● AIM OF THE EXERCISE: Which lines below fall between the one containing "I am hoping" and the one containing "bibliography --cited --file"? Repeat them exactly, counting both of those lines, and add nothing else.

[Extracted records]
┌──

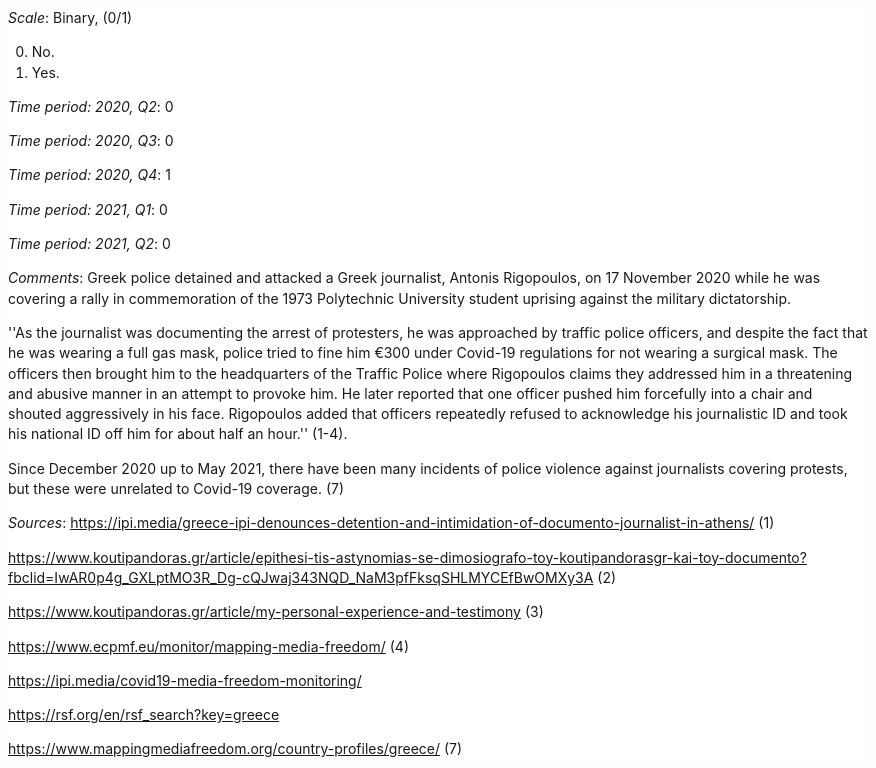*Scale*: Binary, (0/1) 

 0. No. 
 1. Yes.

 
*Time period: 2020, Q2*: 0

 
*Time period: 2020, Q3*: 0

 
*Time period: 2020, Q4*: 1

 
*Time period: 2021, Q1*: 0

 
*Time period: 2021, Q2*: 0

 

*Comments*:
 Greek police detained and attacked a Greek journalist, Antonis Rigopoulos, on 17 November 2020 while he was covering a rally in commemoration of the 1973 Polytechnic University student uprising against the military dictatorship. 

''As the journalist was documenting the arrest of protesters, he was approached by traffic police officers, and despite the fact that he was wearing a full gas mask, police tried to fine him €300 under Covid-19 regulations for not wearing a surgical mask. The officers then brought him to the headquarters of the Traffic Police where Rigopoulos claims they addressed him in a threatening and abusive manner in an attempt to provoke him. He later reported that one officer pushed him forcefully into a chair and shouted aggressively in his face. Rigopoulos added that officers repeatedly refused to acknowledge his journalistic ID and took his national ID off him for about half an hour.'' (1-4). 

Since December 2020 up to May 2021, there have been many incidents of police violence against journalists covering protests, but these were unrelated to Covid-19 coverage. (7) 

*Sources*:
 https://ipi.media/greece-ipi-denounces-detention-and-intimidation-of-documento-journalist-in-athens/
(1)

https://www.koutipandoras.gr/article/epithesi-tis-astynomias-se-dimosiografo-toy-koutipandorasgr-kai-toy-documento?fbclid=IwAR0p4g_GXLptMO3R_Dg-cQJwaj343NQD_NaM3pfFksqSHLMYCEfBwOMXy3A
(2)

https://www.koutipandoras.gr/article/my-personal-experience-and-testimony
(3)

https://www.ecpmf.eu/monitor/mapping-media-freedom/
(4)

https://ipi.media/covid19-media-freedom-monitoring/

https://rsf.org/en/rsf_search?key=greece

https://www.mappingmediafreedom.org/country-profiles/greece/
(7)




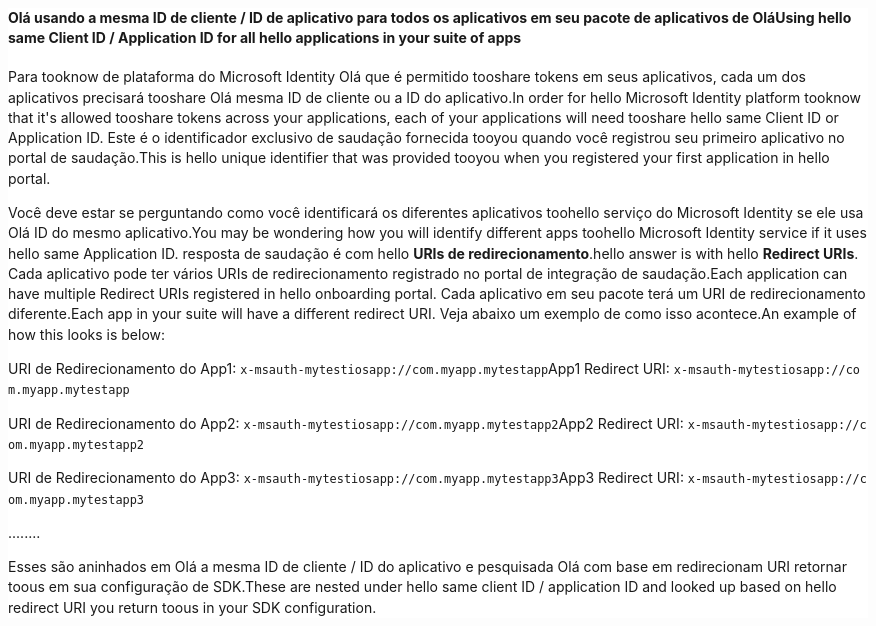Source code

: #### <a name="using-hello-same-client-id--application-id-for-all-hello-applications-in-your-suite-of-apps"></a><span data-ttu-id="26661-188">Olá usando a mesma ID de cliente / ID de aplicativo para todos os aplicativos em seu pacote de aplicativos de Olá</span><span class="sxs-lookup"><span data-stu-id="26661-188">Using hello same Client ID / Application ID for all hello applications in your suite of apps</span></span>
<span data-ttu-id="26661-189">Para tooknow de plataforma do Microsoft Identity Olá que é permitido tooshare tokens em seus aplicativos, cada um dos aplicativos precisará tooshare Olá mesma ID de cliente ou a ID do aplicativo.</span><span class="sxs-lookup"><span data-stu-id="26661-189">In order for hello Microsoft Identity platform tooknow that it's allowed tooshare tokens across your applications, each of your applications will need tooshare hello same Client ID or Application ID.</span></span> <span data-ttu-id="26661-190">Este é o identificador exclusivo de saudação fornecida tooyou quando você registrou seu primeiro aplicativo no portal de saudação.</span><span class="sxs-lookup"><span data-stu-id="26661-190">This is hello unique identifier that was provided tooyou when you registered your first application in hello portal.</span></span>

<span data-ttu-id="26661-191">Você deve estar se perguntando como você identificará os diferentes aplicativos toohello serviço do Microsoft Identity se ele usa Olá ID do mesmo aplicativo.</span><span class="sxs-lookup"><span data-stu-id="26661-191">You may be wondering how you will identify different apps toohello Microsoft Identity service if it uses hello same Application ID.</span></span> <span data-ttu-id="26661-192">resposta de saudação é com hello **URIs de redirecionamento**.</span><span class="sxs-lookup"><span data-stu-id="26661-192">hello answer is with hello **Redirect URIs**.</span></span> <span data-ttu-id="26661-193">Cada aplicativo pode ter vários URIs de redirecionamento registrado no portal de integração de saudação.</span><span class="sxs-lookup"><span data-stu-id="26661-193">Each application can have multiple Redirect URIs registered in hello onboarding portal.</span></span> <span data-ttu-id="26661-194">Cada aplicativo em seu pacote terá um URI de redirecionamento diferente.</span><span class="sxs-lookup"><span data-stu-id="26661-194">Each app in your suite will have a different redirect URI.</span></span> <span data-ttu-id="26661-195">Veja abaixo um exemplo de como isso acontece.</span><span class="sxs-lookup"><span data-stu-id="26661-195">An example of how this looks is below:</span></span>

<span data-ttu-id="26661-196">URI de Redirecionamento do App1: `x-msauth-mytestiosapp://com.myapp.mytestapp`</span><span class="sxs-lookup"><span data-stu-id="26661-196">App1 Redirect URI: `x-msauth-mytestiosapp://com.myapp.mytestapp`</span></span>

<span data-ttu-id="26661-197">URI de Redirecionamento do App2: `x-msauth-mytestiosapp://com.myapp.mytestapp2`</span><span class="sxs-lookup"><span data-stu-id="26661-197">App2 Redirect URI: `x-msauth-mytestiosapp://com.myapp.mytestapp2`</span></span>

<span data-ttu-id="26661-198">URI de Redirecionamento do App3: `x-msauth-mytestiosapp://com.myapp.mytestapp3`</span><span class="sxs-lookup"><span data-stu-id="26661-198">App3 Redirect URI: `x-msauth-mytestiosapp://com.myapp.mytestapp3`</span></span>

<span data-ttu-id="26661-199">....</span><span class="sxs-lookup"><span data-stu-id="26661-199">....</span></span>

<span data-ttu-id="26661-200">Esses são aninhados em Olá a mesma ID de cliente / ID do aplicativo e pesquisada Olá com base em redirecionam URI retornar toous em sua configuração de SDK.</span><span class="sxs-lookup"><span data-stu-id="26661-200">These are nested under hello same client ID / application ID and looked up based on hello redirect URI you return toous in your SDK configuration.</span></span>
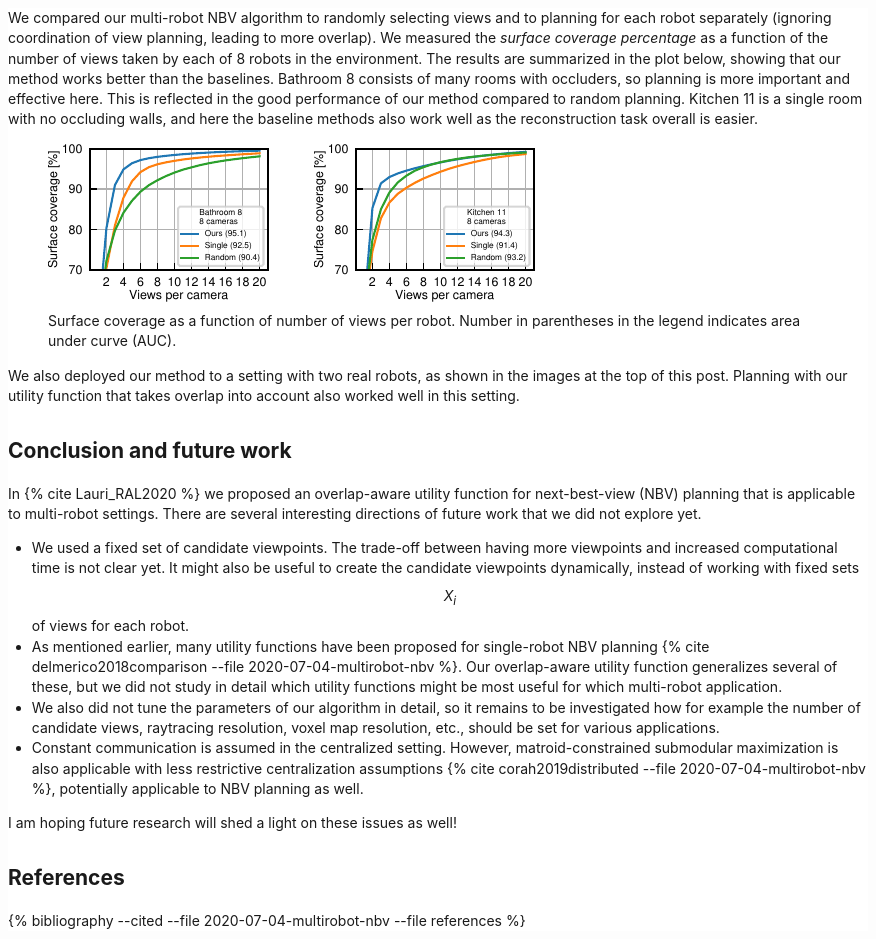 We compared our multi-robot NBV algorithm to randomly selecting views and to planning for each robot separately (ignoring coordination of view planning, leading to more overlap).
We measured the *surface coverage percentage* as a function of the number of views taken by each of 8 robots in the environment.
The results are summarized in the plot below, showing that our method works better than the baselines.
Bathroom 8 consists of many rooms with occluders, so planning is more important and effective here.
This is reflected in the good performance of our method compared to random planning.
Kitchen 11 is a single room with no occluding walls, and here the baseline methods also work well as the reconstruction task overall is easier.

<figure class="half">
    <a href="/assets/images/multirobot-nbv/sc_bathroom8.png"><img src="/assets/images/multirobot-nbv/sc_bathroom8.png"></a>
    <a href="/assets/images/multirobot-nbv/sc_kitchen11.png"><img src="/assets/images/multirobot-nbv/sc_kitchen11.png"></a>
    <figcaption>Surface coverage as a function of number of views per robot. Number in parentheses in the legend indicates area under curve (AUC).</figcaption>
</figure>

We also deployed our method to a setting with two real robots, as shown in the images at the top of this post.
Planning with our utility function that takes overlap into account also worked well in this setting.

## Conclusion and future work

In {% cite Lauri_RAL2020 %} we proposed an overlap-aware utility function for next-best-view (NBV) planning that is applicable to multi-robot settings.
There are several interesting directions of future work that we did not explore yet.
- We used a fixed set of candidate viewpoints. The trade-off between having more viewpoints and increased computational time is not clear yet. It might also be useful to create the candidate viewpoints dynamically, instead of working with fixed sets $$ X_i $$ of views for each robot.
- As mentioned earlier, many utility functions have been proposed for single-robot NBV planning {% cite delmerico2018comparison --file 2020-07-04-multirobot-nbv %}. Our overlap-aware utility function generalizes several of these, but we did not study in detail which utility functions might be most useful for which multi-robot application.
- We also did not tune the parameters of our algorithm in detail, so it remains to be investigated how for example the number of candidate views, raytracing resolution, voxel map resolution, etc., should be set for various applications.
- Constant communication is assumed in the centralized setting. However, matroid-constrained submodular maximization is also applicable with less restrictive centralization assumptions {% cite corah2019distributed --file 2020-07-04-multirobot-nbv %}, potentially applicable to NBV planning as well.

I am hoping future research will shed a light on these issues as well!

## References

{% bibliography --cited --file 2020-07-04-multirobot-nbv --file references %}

└──
┌──

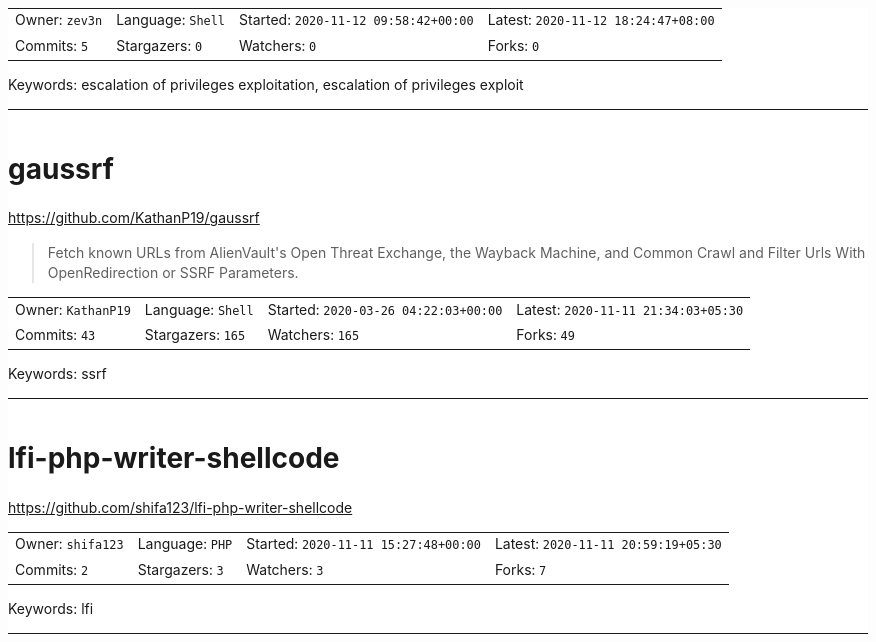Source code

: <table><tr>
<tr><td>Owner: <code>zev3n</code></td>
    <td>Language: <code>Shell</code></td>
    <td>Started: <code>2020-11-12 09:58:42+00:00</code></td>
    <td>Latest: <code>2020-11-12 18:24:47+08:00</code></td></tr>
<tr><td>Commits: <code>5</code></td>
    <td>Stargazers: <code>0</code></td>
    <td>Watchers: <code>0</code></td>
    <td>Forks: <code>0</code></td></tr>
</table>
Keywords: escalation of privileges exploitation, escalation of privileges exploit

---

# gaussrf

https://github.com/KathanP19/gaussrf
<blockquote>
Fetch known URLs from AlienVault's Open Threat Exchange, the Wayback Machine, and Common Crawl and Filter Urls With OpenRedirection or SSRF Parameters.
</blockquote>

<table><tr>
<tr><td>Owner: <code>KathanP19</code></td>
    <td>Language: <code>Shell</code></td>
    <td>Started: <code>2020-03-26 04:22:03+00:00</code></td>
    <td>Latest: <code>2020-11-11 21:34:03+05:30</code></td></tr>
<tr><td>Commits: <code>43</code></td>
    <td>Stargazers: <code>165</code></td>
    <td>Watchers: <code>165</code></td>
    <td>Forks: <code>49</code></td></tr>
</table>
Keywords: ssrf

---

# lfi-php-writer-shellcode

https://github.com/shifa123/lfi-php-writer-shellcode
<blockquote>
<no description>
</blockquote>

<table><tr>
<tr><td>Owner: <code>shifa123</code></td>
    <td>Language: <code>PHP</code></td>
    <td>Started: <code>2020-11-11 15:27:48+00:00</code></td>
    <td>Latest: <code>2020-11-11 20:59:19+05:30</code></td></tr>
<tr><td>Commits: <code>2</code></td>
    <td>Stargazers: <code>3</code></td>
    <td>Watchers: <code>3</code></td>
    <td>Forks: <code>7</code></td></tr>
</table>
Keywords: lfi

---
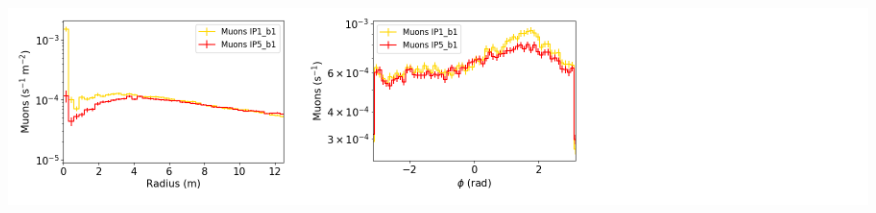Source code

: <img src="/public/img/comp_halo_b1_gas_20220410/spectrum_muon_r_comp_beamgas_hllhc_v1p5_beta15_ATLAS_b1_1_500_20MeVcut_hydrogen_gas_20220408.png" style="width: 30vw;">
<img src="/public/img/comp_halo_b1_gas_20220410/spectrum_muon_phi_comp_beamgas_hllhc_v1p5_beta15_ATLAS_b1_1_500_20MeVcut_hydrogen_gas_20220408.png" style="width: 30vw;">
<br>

└──

● EXERCISE RESULT:
I am hoping future research will shed a light on these issues as well!

## References

{% bibliography --cited --file 2020-07-04-multirobot-nbv --file references %}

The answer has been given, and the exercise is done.